Group project work for AUDE Summer School Class of 2022
Delegates will be assigned to groups on the first day of the residential, these groups will be the groups delegates will stay in for the duration on the summer school residential programme.
The Group Project works consists of:
- Working with colleagues from across the AUDE community
- Exploring key insights from the Summer School
- Enabling practical improvements to Institutional performance
Group Project – four territories to explore
1. Best Practices
Who are the exemplars within Higher Education, and beyond, and how have you engaged with them?
2. Institutional Application
What have you introduced or applied to your HEIs and what has been the impact so far?
3. Personal Learning
What have you learned from being part of this experience and what are you doing with these insights?
4. AUDE Recommendations
Based on your Group’s work, what are your recommendations and suggested actions for fellow AUDE colleagues?
Group Project Work - Deliverables and Deadlines
- Thursday morning; Brief overview of your Group’s next steps (6-7 mins)
- Friday 30 September 2022 - Summary of your Group’s Summer School highlights; what were your main insights and key takeaways (c.1200 words)

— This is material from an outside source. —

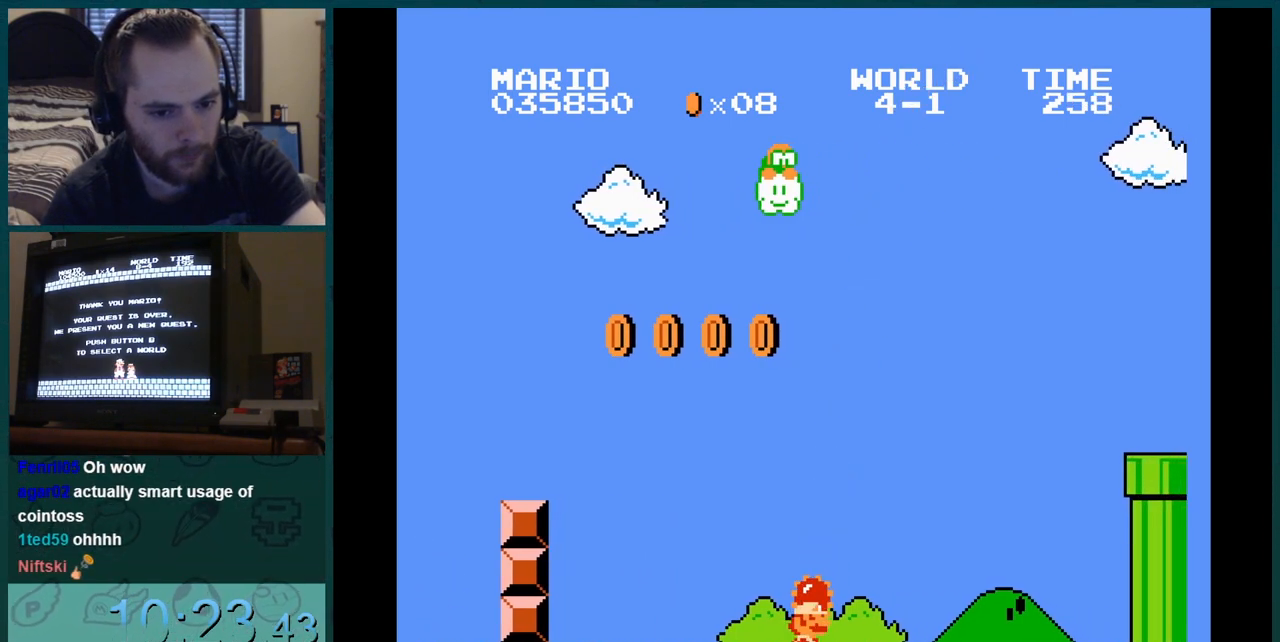
{"buttons": ["DPAD_DOWN"], "events": [[67, "DPAD_RIGHT", "down"], [434, "DPAD_DOWN", "down"], [434, "DPAD_RIGHT", "up"]]}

- Friday 18 November 2022 -Final report including outline of your Group Project; scope, impact, learning and further recommendations (c.3000 words plus final presentation at Reconnect)
- Wednesday 30 November 2022 - Cohort Reconnect and Group Presentations
- The Group considered to have best met the full brief will be invited to present their findings at the 2023 AUDE Annual Conference
This year AUDE are giving the groups a choice from two projects which are detailed below:
Data is the new challenge. The future of real estate management in Higher Education.
In the world of managing the HE estate, a growing number of decisions rely on data analysis. From assessing future space demands; impacts on space requirements on changes to pedagogy to managing utilities and improving space utilisation. The use of analytics can lead to smarter decisions about future estates developments and costs.
Considering all the data that the real estate operations and its users generate, it seems likely that big data processing will require the development of an internal expertise within the Estates Team or the contracting in of a specialise provider.
In this project you can explore how the sector is responding to the new challenge of big data and how it is being applied already by seeking out best practice. Examples may also be found in other real estate sectors.
Potential areas to explore could include:
- Robotics - Between rising payroll and improving automation, robotics is becoming an attractive alternative to labour-intensive services.
- Augmented and virtual reality - Wearables and AR/VR devices are a significant driver of innovation in facilities management – especially when it comes to the mobile workforce.
- Sensor technology - Sensors form the foundation of data-driven real estate services. They’ve become widely available, with prices about half of what they were just five years ago. Sensors can free providers from rigid processes, enabling them to adapt their services on an as-needed basis.
- Internet of Things - The Internet of Things (IoT) is made up of everyday objects embedded with sensors and other technology that allow them to pick up data and pass it on to other objects. For instance, that intelligent climate control system mentioned earlier might also detect debris and deploy housekeeping robots for cleaning.
- Building information modelling - Building information modelling (BIM) uses 3D models to show what a facility looks like and how it functions. This digitized construction offers a way to complete construction projects more efficiently, keeping them within the specified timeframe and budget.
Keys to addressing diversity, equity and inclusion in the UK Higher Education real estate.
As the world continues to grapple with the realities of racism and injustice brought most recently to the spotlight by the murder of George Floyd in the United States, many in the real estate industry are looking inward and acknowledging that there is work to be done to heal and support our own communities, while best representing the industry. The Higher Education sector in the UK is not immune to these global challenges and should seek to address the issues in a systematic and timely way.
In this project you can explore how the sector is responding the challenges of implementing EDI in our operations and seeking out best practice which is being applied in our own sector but also in other real estate sectors.
Areas to explore could include:
- Creating an inclusive environment –Higher education institutions have a legal duty to protect their staff and students from discrimination and harassment and to foster good relations between different groups of people with protected characteristics. How are Estates and Facilities departments contributing to institutional compliance?
- Employment and Careers in Estates and Facilities – Recruitment and selection processes can have a significant impact on how external recruitment and internal career pathways are managed. What best practice policies and practices are in place that removes barriers to progression in Estates and Facilities?
- Terms and Conditions – what best practices are there that don’t discriminate and facilitate an inclusive working environment?
- Data and Evidence – what best practice can be identified where Estates and Facilities departments are using equality data to identified areas for action and to show trended progress?